I despise Teddy Long's performance as a general manager.
Anyone who has listened to From the Rafters Radio has heard multiple rants on the subject. But I give the devil his due, and on tonight's Raw, Long played his role well.
His on-screen appearances were kept to a minimum, and the decisions he made "off-screen" were a nice way to recognize and even troll the thoughts of the Internet fans, who have long mocked Long's fascination with tag team matches.
It's true that Long's character had a hankering for multi-man contests, and that shined at full force tonight, as Raw featured three tag team matches. At least one is announced for tomorrow's live Smackdown.
As a character, Long has annoyed me to no end, but at least he has a character.

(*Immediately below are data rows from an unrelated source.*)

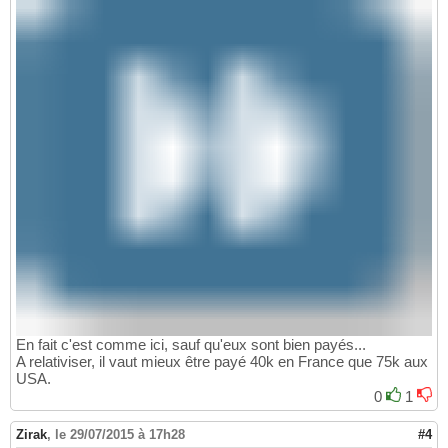
En fait c'est comme ici, sauf qu'eux sont bien payés...
A relativiser, il vaut mieux être payé 40k en France que 75k aux
USA.
0
1
Zirak
,
le 29/07/2015 à 17h28
#4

That's what the authority figure position needs - a character with personality, even if it's one that grates on my soul, and is a gimmick.
That's why I liked John Laurinaitis. It's why I clamor for the one-night return of Mike Adamle. It's why I feel the Mr. McMahon character has worn out its welcome.
Whoever ends up as the new permanent general manager on the 1,000th episode of Raw on July 23, I just hope it's someone that fans either rally behind or against. We need a compelling character who enhances stories rather than detracts from them.
I, for one, just hope it's not Teddy Long.
- The main event, especially the final few minutes, was tremendous. But what else do you expect when you put three workhorses like CM Punk, Daniel Bryan and Chris Jericho in the ring? To be fair, John Cena held his own, as well. Maybe I missed something toward the end, but I found myself wondering what happened to Jericho and Cena. As I said, I may have missed something if they left ringside, but I wasn't going to complain with what we saw. The ending was a little anti-climactic from an in-ring standpoint, but made perfect sense within the context of the greater storyline.
- Sheamus continued his Goldberg-esque streak of victories over Dolph Ziggler in a mixed-tag team match, but at least this time, it wasn't Sheamus pinning Ziggler in the end. AJ pinned Vickie Guerrero to pick up the win for her team. The Sheamus-Ziggler thing is beginning to feel overplayed. Is the roster really that shallow that they have to interact every week, even once their pay-per-view feud appears to be over?It's time for both men to move on to better things.
- It appears Sin Cara may be being written off television again already, which raises a number of questions. Alberto Del Rio, who had just been named as the number-one contender to Sheamus' World Heavyweight Championship, destroyed Cara before their match could even get started. It certainly made Del Rio look vicious, but it didn't do much for Cara, who had been rebuilt in recent weeks.
- Seeing all of David Otunga's partners walk out on him during an eight-man tag match made sense, as they all saw little to gain by continuing in the match. What didn't make sense was that five - yes, five, as Brodus Clay came out, too - babyfaces (four of whom are champions) ganging up on Otunga to keep him in the ring to get embarrassed by Santino Marella and Clay. Be a star, folks. Be a star.
- Putting Big Show over Kane in a no-disqualification match did more to make Show seem like a threat than anything else he's done in recent weeks. They worked a short match that saw Show pretty much dominate with weapons before putting Kane down relatively cleanly.
- Tyson Kidd scored a huge upset victory over Tensai. As the bigger man ran into the corner, Kidd moved out of the way and caught him in a schoolboy. This certainly gives Kidd some momentum heading into the Money in the Bank match, and it's deserved. He is one of the most promising talents on the roster, and given the right opportunity, he could run with the ball. After the match, Tensai once again attacked his manager.
- The Heath Slater angle took an unexpected turn, as the One Man Rock Band actually picked up a victory. He pinned Doink in a match that actually saw both men get a bit of offense in. After Slater won, though, DDP came out to celebrate with him. On a handshake, he pulled Slater in for a Diamond Cutter, proving that there are more moves than just the RKO that come out of nowhere. Oh wait...
- Paul Heyman pulled a Dixie Carter and used his hyped announcement to make another announcement. Brock Lesnar will announce his decision on whether or not he wants to face Triple H face-to-face on the 1,000th episode of Raw. The rest of the promo, shown via satellite, was good mic work from Heyman, questioning Triple H's motivation for wanting the match in the first place.
- The opening promo segment seemed destined for failure as just another clustered multi-man microphone debacle, but it was actually quite entertaining. Jericho doing his old catchphrases was the best part, but overall, the segment was well built and executed. It successfully mixed Bryan and Punk with the Money in the Bank candidates and created a hot opening to the show.